Task to carry out - Output the data word for word, dropping every image.

Data extract -
=====

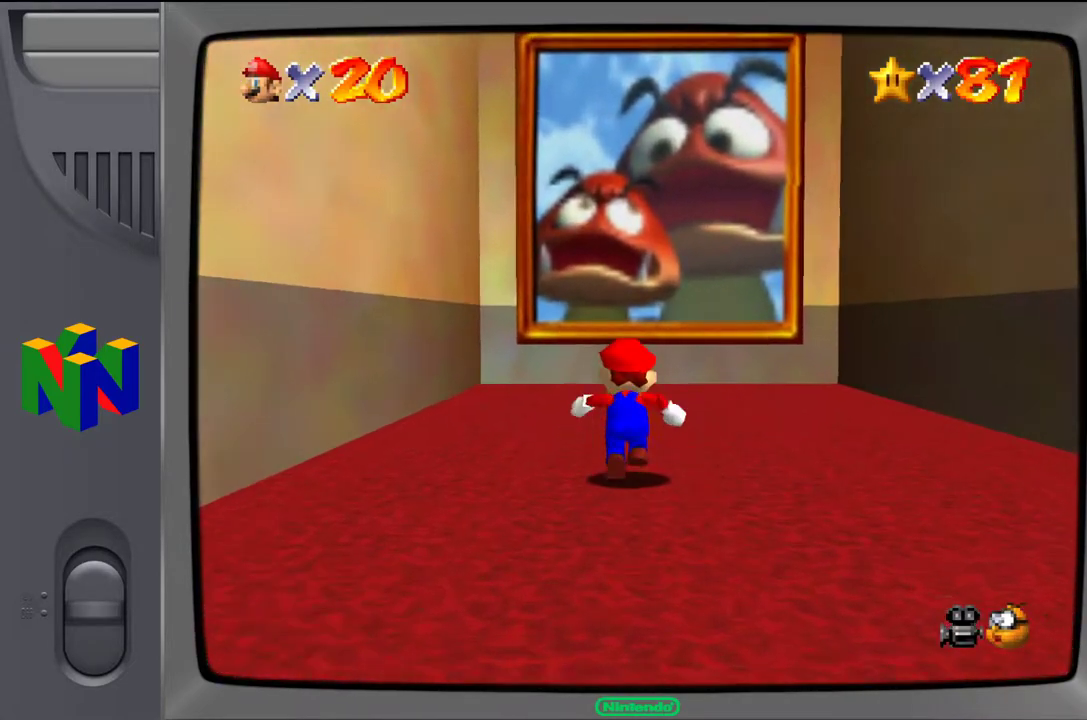
{"buttons": [], "left_stick": "up", "events": [[133, "A", "down"], [233, "A", "up"]]}
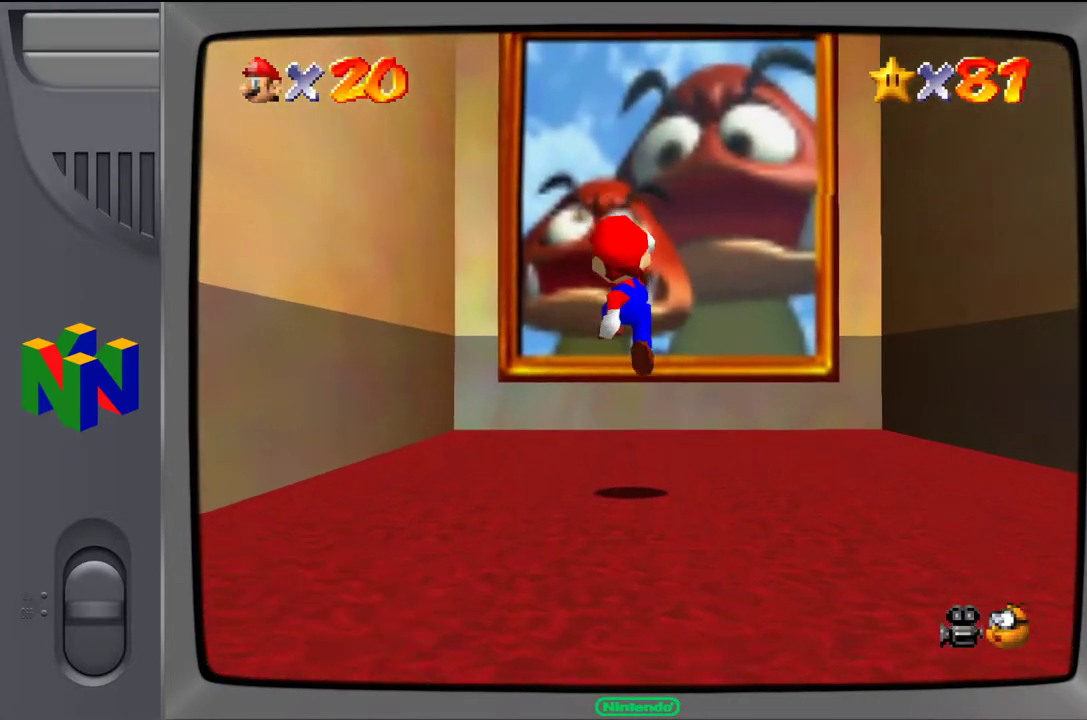
{"buttons": ["A", "Z"], "left_stick": "up", "events": [[300, "Z", "down"], [400, "A", "down"]]}
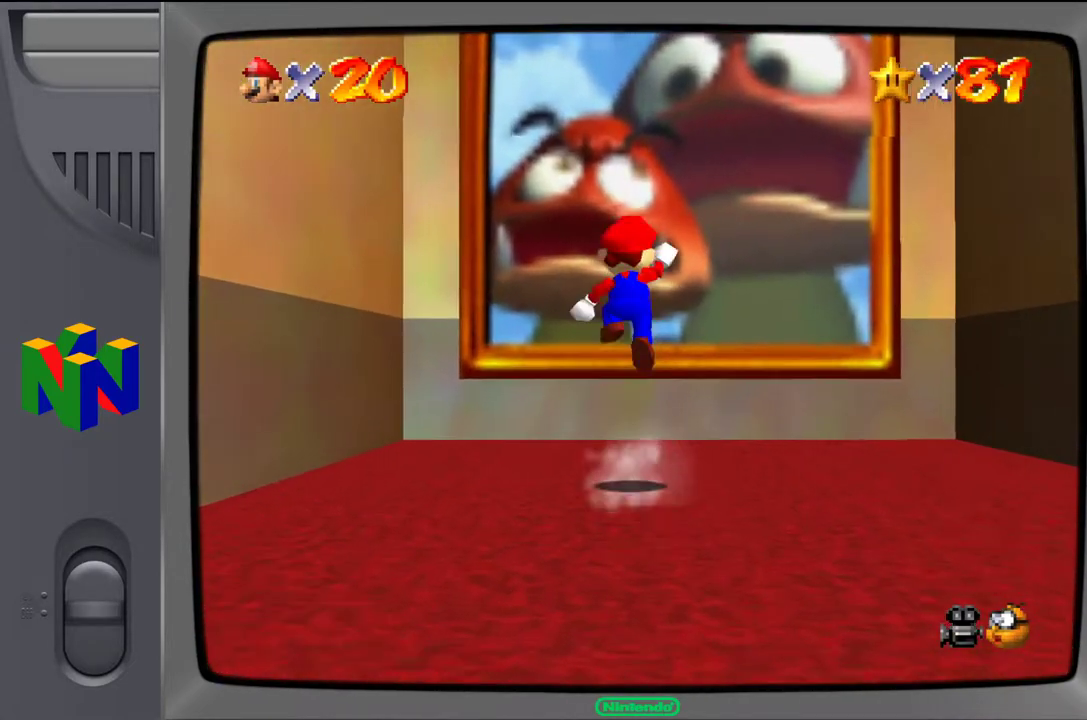
{"buttons": ["A", "Z"], "left_stick": "up", "events": []}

=====

Response to the exercise -
{"buttons": [], "left_stick": "up", "events": [[133, "A", "down"], [233, "A", "up"]]}
{"buttons": ["A", "Z"], "left_stick": "up", "events": [[300, "Z", "down"], [400, "A", "down"]]}
{"buttons": ["A", "Z"], "left_stick": "up", "events": []}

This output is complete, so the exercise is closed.